• How to complete this task:
The full set of entries below needs to be written out exactly.

• Provided material:
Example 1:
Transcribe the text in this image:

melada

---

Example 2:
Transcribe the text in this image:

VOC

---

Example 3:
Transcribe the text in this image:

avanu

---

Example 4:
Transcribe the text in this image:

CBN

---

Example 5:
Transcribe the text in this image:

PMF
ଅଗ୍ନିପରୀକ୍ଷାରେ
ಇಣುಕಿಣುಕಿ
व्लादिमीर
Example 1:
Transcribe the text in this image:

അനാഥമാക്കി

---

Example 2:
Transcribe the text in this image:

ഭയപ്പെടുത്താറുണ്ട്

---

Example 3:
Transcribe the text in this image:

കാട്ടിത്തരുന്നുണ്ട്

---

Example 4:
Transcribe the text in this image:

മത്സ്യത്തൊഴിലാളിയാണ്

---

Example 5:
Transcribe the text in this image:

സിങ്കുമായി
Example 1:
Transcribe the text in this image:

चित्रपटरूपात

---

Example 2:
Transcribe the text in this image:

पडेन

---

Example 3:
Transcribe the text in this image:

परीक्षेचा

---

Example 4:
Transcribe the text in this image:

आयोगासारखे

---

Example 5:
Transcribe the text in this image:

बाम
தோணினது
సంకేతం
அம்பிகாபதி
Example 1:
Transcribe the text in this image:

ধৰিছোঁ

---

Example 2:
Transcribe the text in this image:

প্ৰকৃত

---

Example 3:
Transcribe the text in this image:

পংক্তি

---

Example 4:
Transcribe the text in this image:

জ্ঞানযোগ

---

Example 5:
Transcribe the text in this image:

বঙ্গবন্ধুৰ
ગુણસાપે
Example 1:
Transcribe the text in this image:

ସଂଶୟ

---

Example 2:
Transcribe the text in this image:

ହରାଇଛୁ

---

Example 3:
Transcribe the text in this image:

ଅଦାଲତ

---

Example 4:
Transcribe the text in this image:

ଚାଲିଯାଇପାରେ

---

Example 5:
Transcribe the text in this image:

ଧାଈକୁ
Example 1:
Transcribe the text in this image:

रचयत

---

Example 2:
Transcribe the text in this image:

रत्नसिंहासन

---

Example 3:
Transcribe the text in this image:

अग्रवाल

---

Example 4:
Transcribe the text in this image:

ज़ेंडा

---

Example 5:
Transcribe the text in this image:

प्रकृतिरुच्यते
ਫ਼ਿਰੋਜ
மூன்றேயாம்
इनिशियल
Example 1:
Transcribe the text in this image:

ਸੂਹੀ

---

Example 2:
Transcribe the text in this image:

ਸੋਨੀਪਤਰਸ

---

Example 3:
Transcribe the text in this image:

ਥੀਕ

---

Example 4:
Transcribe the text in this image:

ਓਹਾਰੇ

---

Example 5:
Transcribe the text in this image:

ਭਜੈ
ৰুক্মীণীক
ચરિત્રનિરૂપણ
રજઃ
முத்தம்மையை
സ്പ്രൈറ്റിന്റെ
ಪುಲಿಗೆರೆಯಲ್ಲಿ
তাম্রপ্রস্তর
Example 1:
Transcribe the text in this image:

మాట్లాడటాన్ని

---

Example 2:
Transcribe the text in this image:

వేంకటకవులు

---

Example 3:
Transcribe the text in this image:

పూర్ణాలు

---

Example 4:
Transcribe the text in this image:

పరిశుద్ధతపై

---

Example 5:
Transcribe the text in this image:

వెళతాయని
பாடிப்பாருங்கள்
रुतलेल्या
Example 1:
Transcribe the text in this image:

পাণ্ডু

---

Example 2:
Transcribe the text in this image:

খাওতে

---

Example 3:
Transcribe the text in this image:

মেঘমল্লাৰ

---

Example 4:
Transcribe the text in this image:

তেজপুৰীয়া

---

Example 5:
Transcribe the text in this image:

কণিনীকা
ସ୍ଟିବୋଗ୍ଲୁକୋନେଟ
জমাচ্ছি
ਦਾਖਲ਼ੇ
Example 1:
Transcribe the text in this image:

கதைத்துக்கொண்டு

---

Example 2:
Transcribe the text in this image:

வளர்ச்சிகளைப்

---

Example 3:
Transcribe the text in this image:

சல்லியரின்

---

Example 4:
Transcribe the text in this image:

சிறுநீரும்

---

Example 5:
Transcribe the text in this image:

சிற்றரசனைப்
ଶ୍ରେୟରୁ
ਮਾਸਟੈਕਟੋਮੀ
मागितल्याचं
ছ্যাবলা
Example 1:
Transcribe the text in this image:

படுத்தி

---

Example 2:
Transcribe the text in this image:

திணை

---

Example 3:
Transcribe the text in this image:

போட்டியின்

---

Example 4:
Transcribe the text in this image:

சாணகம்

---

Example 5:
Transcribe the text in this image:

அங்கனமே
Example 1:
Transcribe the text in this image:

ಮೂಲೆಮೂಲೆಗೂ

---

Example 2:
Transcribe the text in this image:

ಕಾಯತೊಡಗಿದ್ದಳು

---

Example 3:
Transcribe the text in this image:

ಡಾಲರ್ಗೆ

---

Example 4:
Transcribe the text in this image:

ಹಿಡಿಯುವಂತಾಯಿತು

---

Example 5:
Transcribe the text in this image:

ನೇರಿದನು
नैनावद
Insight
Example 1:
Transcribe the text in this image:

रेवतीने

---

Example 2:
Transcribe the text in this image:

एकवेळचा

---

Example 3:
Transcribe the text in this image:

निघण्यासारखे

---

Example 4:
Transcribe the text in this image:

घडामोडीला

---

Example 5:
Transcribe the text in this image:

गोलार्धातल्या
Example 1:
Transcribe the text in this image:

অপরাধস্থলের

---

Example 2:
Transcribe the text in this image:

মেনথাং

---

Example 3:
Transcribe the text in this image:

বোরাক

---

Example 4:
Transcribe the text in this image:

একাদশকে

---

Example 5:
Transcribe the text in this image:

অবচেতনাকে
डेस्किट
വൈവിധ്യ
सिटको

• Answer to this task:
Example 1:
Transcribe the text in this image:

melada

---

Example 2:
Transcribe the text in this image:

VOC

---

Example 3:
Transcribe the text in this image:

avanu

---

Example 4:
Transcribe the text in this image:

CBN

---

Example 5:
Transcribe the text in this image:

PMF
ଅଗ୍ନିପରୀକ୍ଷାରେ
ಇಣುಕಿಣುಕಿ
व्लादिमीर
Example 1:
Transcribe the text in this image:

അനാഥമാക്കി

---

Example 2:
Transcribe the text in this image:

ഭയപ്പെടുത്താറുണ്ട്

---

Example 3:
Transcribe the text in this image:

കാട്ടിത്തരുന്നുണ്ട്

---

Example 4:
Transcribe the text in this image:

മത്സ്യത്തൊഴിലാളിയാണ്

---

Example 5:
Transcribe the text in this image:

സിങ്കുമായി
Example 1:
Transcribe the text in this image:

चित्रपटरूपात

---

Example 2:
Transcribe the text in this image:

पडेन

---

Example 3:
Transcribe the text in this image:

परीक्षेचा

---

Example 4:
Transcribe the text in this image:

आयोगासारखे

---

Example 5:
Transcribe the text in this image:

बाम
தோணினது
సంకేతం
அம்பிகாபதி
Example 1:
Transcribe the text in this image:

ধৰিছোঁ

---

Example 2:
Transcribe the text in this image:

প্ৰকৃত

---

Example 3:
Transcribe the text in this image:

পংক্তি

---

Example 4:
Transcribe the text in this image:

জ্ঞানযোগ

---

Example 5:
Transcribe the text in this image:

বঙ্গবন্ধুৰ
ગુણસાપે
Example 1:
Transcribe the text in this image:

ସଂଶୟ

---

Example 2:
Transcribe the text in this image:

ହରାଇଛୁ

---

Example 3:
Transcribe the text in this image:

ଅଦାଲତ

---

Example 4:
Transcribe the text in this image:

ଚାଲିଯାଇପାରେ

---

Example 5:
Transcribe the text in this image:

ଧାଈକୁ
Example 1:
Transcribe the text in this image:

रचयत

---

Example 2:
Transcribe the text in this image:

रत्नसिंहासन

---

Example 3:
Transcribe the text in this image:

अग्रवाल

---

Example 4:
Transcribe the text in this image:

ज़ेंडा

---

Example 5:
Transcribe the text in this image:

प्रकृतिरुच्यते
ਫ਼ਿਰੋਜ
மூன்றேயாம்
इनिशियल
Example 1:
Transcribe the text in this image:

ਸੂਹੀ

---

Example 2:
Transcribe the text in this image:

ਸੋਨੀਪਤਰਸ

---

Example 3:
Transcribe the text in this image:

ਥੀਕ

---

Example 4:
Transcribe the text in this image:

ਓਹਾਰੇ

---

Example 5:
Transcribe the text in this image:

ਭਜੈ
ৰুক্মীণীক
ચરિત્રનિરૂપણ
રજઃ
முத்தம்மையை
സ്പ്രൈറ്റിന്റെ
ಪುಲಿಗೆರೆಯಲ್ಲಿ
তাম্রপ্রস্তর
Example 1:
Transcribe the text in this image:

మాట్లాడటాన్ని

---

Example 2:
Transcribe the text in this image:

వేంకటకవులు

---

Example 3:
Transcribe the text in this image:

పూర్ణాలు

---

Example 4:
Transcribe the text in this image:

పరిశుద్ధతపై

---

Example 5:
Transcribe the text in this image:

వెళతాయని
பாடிப்பாருங்கள்
रुतलेल्या
Example 1:
Transcribe the text in this image:

পাণ্ডু

---

Example 2:
Transcribe the text in this image:

খাওতে

---

Example 3:
Transcribe the text in this image:

মেঘমল্লাৰ

---

Example 4:
Transcribe the text in this image:

তেজপুৰীয়া

---

Example 5:
Transcribe the text in this image:

কণিনীকা
ସ୍ଟିବୋଗ୍ଲୁକୋନେଟ
জমাচ্ছি
ਦਾਖਲ਼ੇ
Example 1:
Transcribe the text in this image:

கதைத்துக்கொண்டு

---

Example 2:
Transcribe the text in this image:

வளர்ச்சிகளைப்

---

Example 3:
Transcribe the text in this image:

சல்லியரின்

---

Example 4:
Transcribe the text in this image:

சிறுநீரும்

---

Example 5:
Transcribe the text in this image:

சிற்றரசனைப்
ଶ୍ରେୟରୁ
ਮਾਸਟੈਕਟੋਮੀ
मागितल्याचं
ছ্যাবলা
Example 1:
Transcribe the text in this image:

படுத்தி

---

Example 2:
Transcribe the text in this image:

திணை

---

Example 3:
Transcribe the text in this image:

போட்டியின்

---

Example 4:
Transcribe the text in this image:

சாணகம்

---

Example 5:
Transcribe the text in this image:

அங்கனமே
Example 1:
Transcribe the text in this image:

ಮೂಲೆಮೂಲೆಗೂ

---

Example 2:
Transcribe the text in this image:

ಕಾಯತೊಡಗಿದ್ದಳು

---

Example 3:
Transcribe the text in this image:

ಡಾಲರ್ಗೆ

---

Example 4:
Transcribe the text in this image:

ಹಿಡಿಯುವಂತಾಯಿತು

---

Example 5:
Transcribe the text in this image:

ನೇರಿದನು
नैनावद
Insight
Example 1:
Transcribe the text in this image:

रेवतीने

---

Example 2:
Transcribe the text in this image:

एकवेळचा

---

Example 3:
Transcribe the text in this image:

निघण्यासारखे

---

Example 4:
Transcribe the text in this image:

घडामोडीला

---

Example 5:
Transcribe the text in this image:

गोलार्धातल्या
Example 1:
Transcribe the text in this image:

অপরাধস্থলের

---

Example 2:
Transcribe the text in this image:

মেনথাং

---

Example 3:
Transcribe the text in this image:

বোরাক

---

Example 4:
Transcribe the text in this image:

একাদশকে

---

Example 5:
Transcribe the text in this image:

অবচেতনাকে
डेस्किट
വൈവിധ്യ
सिटको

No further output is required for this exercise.